_DATA PROVIDED:_
══════════════════════════════

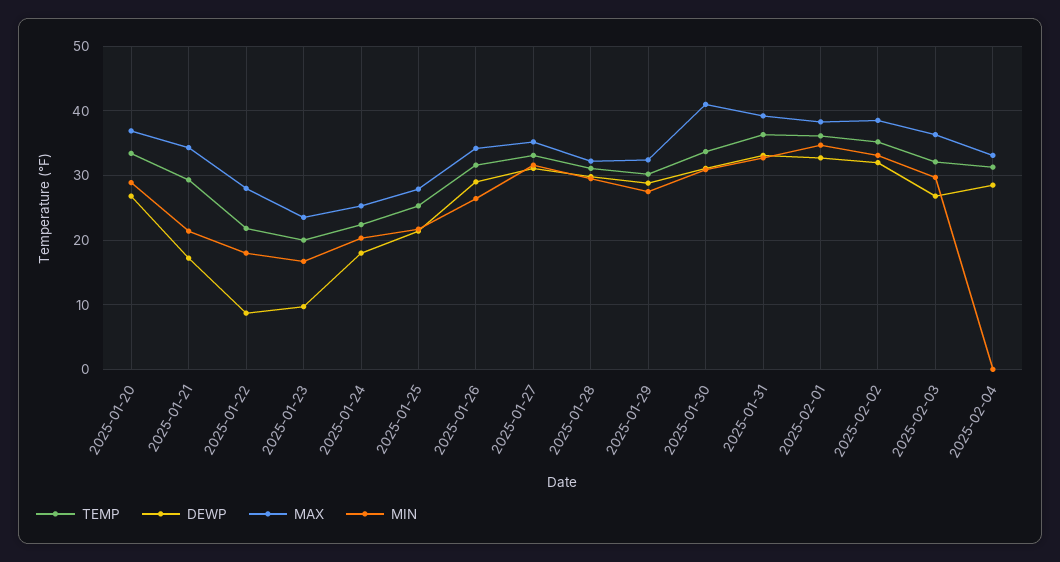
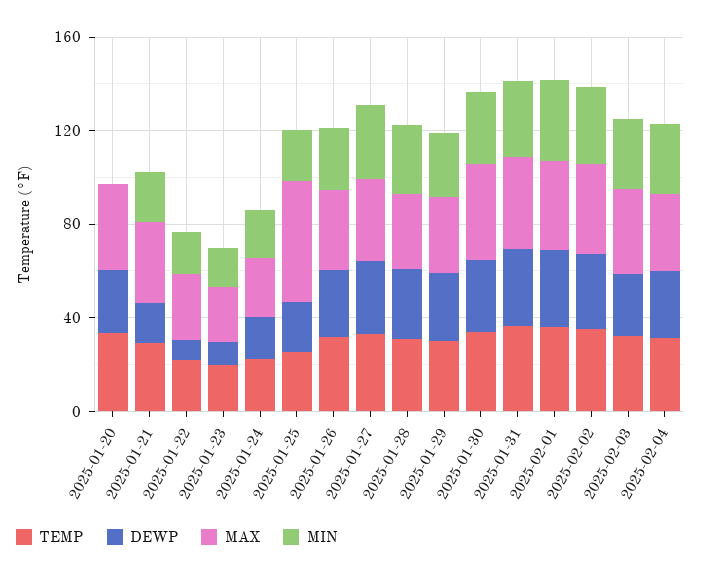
  {
    "TEMP": {
      "2025-01-20": 33,
      "2025-01-21": 29,
      "2025-01-22": 22,
      "2025-01-23": 20,
      "2025-01-24": 22,
      "2025-01-25": 25,
      "2025-01-26": 32,
      "2025-01-27": 33,
      "2025-01-28": 31,
      "2025-01-29": 30,
      "2025-01-30": 34,
      "2025-01-31": 36,
      "2025-02-01": 36,
      "2025-02-02": 35,
      "2025-02-03": 32,
      "2025-02-04": 31
    },
    "DEWP": {
      "2025-01-20": 27,
      "2025-01-21": 17,
      "2025-01-22": 9,
      "2025-01-23": 10,
      "2025-01-24": 18,
      "2025-01-25": 21,
      "2025-01-26": 29,
      "2025-01-27": 31,
      "2025-01-28": 30,
      "2025-01-29": 29,
      "2025-01-30": 31,
      "2025-01-31": 33,
      "2025-02-01": 33,
      "2025-02-02": 32,
      "2025-02-03": 27,
      "2025-02-04": 29
    },
    "MAX": {
      "2025-01-20": 37,
      "2025-01-21": 34,
      "2025-01-22": 28,
      "2025-01-23": 24,
      "2025-01-24": 25,
-     "2025-01-25": 28,
+     "2025-01-25": 50,
      "2025-01-26": 34,
      "2025-01-27": 35,
      "2025-01-28": 32,
      "2025-01-29": 32,
      "2025-01-30": 41,
      "2025-01-31": 39,
      "2025-02-01": 38,
      "2025-02-02": 39,
      "2025-02-03": 36,
      "2025-02-04": 33
    },
    "MIN": {
-     "2025-01-20": 29,
+     "2025-01-20": 0,
      "2025-01-21": 21,
      "2025-01-22": 18,
      "2025-01-23": 17,
      "2025-01-24": 20,
      "2025-01-25": 22,
      "2025-01-26": 26,
      "2025-01-27": 32,
      "2025-01-28": 30,
      "2025-01-29": 28,
      "2025-01-30": 31,
      "2025-01-31": 33,
      "2025-02-01": 35,
      "2025-02-02": 33,
      "2025-02-03": 30,
-     "2025-02-04": 0
+     "2025-02-04": 30
    }
  }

══════════════════════════════

_TASK:_ Could you reproduce the entries verbatim, leaving out all pictures?

_SOLUTION FOR THIS PROBLEM:_
  {
    "TEMP": {
      "2025-01-20": 33,
      "2025-01-21": 29,
      "2025-01-22": 22,
      "2025-01-23": 20,
      "2025-01-24": 22,
      "2025-01-25": 25,
      "2025-01-26": 32,
      "2025-01-27": 33,
      "2025-01-28": 31,
      "2025-01-29": 30,
      "2025-01-30": 34,
      "2025-01-31": 36,
      "2025-02-01": 36,
      "2025-02-02": 35,
      "2025-02-03": 32,
      "2025-02-04": 31
    },
    "DEWP": {
      "2025-01-20": 27,
      "2025-01-21": 17,
      "2025-01-22": 9,
      "2025-01-23": 10,
      "2025-01-24": 18,
      "2025-01-25": 21,
      "2025-01-26": 29,
      "2025-01-27": 31,
      "2025-01-28": 30,
      "2025-01-29": 29,
      "2025-01-30": 31,
      "2025-01-31": 33,
      "2025-02-01": 33,
      "2025-02-02": 32,
      "2025-02-03": 27,
      "2025-02-04": 29
    },
    "MAX": {
      "2025-01-20": 37,
      "2025-01-21": 34,
      "2025-01-22": 28,
      "2025-01-23": 24,
      "2025-01-24": 25,
-     "2025-01-25": 28,
+     "2025-01-25": 50,
      "2025-01-26": 34,
      "2025-01-27": 35,
      "2025-01-28": 32,
      "2025-01-29": 32,
      "2025-01-30": 41,
      "2025-01-31": 39,
      "2025-02-01": 38,
      "2025-02-02": 39,
      "2025-02-03": 36,
      "2025-02-04": 33
    },
    "MIN": {
-     "2025-01-20": 29,
+     "2025-01-20": 0,
      "2025-01-21": 21,
      "2025-01-22": 18,
      "2025-01-23": 17,
      "2025-01-24": 20,
      "2025-01-25": 22,
      "2025-01-26": 26,
      "2025-01-27": 32,
      "2025-01-28": 30,
      "2025-01-29": 28,
      "2025-01-30": 31,
      "2025-01-31": 33,
      "2025-02-01": 35,
      "2025-02-02": 33,
      "2025-02-03": 30,
-     "2025-02-04": 0
+     "2025-02-04": 30
    }
  }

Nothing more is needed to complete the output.